While the Biden campaign finally fought back on the busing issue, that aggressive response was overshadowed by an apology for having said nice things about the segregationist Democrats who were his Senate colleagues in the 1970s, when the issue of forced busing was a new and controversial political hot potato.

For Harris, however, the strategy of attacking Biden on the issue of race appears to have helped her campaign, at least in the near term.

According to the latest Real Clear Politics Average of Polls, Harris has vaulted into second place in the race for the 2020 Democrat presidential nomination with 15.2 percent of the vote. Biden is still the frontrunner, though his support has dropped to 26 percent. Trailing Harris by the margin of error is Sen. Bernie Sanders (I-VT) in third place, with 14 percent of the vote, and Sen. Elizabeth Warren (D-MA) in fourth place with 13.8 percent. No other candidate comes close to double-digit support.

But in the longer term, Harris may not have helped herself because she now appears to have arrived at a position on busing virtually identical to the one she criticized Biden for at the debate.

And Biden, who fumbled his defense at the debate, appears to want to avoid the issue because it highlights the generational divide between Harris and himself.

Harris took several days to evolve from her criticism of Biden on busing to an embrace of his position.

Speaking in San Francisco last Sunday, Harris said she wanted to bring back busing because it is “one of the methods by which we create desegregation.”

She continued, stating that the federal government has a role in seeing that the busing method is used to accomplish that objective.

Breitbart News reported the exact words of her exchange on that topic with a Bloomberg News reporter:

“Do you support busing today?” Jennifer Epstein, the reporter who wrote the Bloomberg News article, asked Harris at a Gay Pride event in San Francisco on Sunday.

“I support busing. Listen, the schools of America are as segregated if not more segregated today than they were when I was in elementary school. And we need to put every effort including busing into play to desegregate schools,” Harris responded.

“And why is desegregation important?” She continued:

Well segregation is a sign of inequality, meaning that we agreed a very long time ago through the Supreme Court and through activism and through what is just morally right, there is no such thing as separate but equal. And so busing is one of the methods by which we create desegregation and we make it more. And though there are a lot of things we need to do, though, that’s one small piece of a very big piece.

Epstein followed up with a second question.

“Should the federal government have a role?” she asked.

“The federal government has historically and should always have a role to play in ensuring equality in America. Those are principles upon which we were founded,” Harris responded, adding:

We spoke those words in 1776 that we are all equal and should be treated that way. And where states fail to do their duty, to ensure equality of all people and in particular where states actually create or pass legislation that creates inequality, there’s no question that the federal government has a role and responsibility to step up.

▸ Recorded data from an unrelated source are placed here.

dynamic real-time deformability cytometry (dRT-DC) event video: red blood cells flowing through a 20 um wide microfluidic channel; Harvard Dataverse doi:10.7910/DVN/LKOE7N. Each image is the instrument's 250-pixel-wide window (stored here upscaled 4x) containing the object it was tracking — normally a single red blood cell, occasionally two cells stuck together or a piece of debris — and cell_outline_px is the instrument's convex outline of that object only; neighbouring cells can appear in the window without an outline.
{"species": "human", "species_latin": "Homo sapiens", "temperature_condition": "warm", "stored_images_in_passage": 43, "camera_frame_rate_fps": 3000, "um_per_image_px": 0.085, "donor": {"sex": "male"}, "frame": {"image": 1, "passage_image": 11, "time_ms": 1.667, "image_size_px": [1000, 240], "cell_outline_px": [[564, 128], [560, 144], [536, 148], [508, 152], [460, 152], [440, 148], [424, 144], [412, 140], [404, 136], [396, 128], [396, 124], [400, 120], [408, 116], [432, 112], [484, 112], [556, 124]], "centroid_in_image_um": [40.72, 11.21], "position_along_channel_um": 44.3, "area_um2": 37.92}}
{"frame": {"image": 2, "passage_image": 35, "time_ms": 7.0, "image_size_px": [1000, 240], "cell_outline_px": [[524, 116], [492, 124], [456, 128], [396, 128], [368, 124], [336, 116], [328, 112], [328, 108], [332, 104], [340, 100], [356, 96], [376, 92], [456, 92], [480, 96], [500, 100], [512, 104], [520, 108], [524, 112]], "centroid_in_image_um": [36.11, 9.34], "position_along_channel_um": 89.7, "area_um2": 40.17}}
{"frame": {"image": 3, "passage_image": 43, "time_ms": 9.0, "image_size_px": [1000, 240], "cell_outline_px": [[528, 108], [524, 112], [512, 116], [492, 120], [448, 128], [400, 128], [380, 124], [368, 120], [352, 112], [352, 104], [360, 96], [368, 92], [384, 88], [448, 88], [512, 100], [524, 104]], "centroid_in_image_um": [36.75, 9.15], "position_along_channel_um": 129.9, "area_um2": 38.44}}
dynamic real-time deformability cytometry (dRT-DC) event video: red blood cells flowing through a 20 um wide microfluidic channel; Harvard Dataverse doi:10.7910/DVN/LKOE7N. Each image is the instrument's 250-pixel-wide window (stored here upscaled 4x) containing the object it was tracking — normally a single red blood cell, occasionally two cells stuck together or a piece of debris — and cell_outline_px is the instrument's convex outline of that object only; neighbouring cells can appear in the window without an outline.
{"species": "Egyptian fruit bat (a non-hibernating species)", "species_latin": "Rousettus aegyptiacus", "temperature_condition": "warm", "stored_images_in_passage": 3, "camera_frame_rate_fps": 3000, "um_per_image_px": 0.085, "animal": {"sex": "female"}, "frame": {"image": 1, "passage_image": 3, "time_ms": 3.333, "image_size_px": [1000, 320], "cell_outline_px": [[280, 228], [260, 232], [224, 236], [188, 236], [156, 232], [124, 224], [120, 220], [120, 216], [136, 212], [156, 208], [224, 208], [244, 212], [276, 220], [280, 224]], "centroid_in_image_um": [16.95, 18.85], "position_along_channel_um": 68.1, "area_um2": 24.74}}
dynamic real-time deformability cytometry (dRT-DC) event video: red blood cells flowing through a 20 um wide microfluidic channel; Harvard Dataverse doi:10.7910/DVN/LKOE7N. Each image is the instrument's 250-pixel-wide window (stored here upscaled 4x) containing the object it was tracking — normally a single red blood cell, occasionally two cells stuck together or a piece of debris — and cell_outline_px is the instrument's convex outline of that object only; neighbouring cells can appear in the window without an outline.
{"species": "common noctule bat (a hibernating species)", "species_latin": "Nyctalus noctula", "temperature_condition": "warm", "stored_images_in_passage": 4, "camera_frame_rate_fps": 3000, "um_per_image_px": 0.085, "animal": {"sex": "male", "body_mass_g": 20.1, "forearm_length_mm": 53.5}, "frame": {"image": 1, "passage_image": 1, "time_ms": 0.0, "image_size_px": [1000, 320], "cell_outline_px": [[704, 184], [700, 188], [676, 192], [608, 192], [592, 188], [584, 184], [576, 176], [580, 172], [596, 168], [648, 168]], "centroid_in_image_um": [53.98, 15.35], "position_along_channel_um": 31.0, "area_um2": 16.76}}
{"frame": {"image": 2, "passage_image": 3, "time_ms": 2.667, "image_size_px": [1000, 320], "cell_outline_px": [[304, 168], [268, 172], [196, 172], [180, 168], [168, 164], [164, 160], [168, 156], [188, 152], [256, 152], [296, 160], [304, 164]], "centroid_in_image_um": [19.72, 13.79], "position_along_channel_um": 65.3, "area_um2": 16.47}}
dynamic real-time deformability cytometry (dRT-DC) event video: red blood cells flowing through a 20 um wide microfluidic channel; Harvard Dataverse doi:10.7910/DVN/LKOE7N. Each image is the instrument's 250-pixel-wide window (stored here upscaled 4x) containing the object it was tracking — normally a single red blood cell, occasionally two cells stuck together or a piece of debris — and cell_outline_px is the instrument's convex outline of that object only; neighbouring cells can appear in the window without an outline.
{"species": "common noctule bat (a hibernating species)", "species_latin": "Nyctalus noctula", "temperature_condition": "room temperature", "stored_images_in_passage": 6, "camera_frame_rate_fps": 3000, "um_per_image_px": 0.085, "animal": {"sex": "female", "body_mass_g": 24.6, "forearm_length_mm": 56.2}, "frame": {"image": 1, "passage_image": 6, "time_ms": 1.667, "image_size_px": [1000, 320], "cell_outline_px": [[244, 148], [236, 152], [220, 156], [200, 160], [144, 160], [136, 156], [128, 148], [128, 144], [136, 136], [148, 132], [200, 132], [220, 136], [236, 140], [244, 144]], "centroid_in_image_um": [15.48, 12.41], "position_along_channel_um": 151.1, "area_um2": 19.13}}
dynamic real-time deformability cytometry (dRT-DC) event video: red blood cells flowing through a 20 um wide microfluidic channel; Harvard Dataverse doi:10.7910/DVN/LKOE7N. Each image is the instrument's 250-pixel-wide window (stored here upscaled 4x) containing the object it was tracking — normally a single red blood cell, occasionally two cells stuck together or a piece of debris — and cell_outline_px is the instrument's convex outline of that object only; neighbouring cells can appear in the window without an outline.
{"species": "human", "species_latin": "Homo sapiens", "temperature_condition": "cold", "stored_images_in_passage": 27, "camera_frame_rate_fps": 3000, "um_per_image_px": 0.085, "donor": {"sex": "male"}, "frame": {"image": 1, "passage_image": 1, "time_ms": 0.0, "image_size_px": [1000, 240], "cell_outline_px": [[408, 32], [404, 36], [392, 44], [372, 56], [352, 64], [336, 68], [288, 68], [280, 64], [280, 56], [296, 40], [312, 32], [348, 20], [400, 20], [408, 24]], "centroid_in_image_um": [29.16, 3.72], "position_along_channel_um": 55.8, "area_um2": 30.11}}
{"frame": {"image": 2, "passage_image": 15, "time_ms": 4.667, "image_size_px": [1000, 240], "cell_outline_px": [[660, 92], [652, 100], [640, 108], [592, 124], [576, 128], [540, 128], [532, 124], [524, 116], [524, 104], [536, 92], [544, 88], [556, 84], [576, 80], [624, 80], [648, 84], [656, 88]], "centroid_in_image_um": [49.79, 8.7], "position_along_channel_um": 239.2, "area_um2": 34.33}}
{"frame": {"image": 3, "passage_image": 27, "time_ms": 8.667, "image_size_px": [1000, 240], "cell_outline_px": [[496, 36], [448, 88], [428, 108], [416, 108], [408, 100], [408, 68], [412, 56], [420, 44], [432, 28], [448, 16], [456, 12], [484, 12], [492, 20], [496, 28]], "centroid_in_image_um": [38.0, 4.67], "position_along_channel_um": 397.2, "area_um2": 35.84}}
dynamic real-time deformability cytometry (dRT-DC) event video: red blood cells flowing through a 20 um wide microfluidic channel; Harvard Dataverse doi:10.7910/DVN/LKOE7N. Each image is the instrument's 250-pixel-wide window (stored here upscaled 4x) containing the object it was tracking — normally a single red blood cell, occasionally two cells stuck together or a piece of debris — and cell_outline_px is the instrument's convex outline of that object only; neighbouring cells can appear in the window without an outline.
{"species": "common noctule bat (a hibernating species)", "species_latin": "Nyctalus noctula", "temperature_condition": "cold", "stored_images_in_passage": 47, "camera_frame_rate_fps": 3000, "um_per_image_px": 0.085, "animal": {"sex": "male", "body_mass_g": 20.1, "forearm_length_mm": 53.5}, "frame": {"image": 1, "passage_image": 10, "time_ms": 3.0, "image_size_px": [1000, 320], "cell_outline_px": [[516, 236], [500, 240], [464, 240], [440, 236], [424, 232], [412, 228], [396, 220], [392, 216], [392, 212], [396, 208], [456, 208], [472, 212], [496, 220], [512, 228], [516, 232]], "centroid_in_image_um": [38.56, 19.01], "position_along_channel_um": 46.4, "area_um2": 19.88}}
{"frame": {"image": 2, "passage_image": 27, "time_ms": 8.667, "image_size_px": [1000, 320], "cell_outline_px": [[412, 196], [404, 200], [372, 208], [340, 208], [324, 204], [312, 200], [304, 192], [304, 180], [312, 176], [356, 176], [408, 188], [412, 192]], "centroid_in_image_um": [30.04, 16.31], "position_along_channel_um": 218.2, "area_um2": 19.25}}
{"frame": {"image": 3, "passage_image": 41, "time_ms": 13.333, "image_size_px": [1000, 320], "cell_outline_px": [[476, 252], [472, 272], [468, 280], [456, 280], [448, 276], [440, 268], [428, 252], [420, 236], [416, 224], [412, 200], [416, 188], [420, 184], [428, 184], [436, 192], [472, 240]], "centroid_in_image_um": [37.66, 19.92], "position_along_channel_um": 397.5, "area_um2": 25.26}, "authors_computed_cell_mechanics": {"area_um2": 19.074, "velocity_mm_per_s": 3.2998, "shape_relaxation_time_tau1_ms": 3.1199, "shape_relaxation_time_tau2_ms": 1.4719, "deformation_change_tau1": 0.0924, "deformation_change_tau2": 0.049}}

Joe Biden’s campaign, which has seen the former vice president’s standing in the polls and the media decline in the week-and-a-half since Harris launched her effective attack on him in that first debate, gleefully pointed out her reversal of course in a tweet from communications director Kate Bedingfield on Wednesday:

Former Obama campaign political adviser David Axelrod, who has been critical of the Biden campaign, was quick to note that Harris’s current position on busing is the same as the one Biden has espoused for decades.

“It sounds here like @KamalaHarris is now taking something more like the @JoeBiden position on school busing,” he tweeted on Wednesday.

“So what was that whole thing at the debate all about?” he asked:

Like Axelrod, many Democrat primary voters — and general election voters as well — may now be wondering the same thing.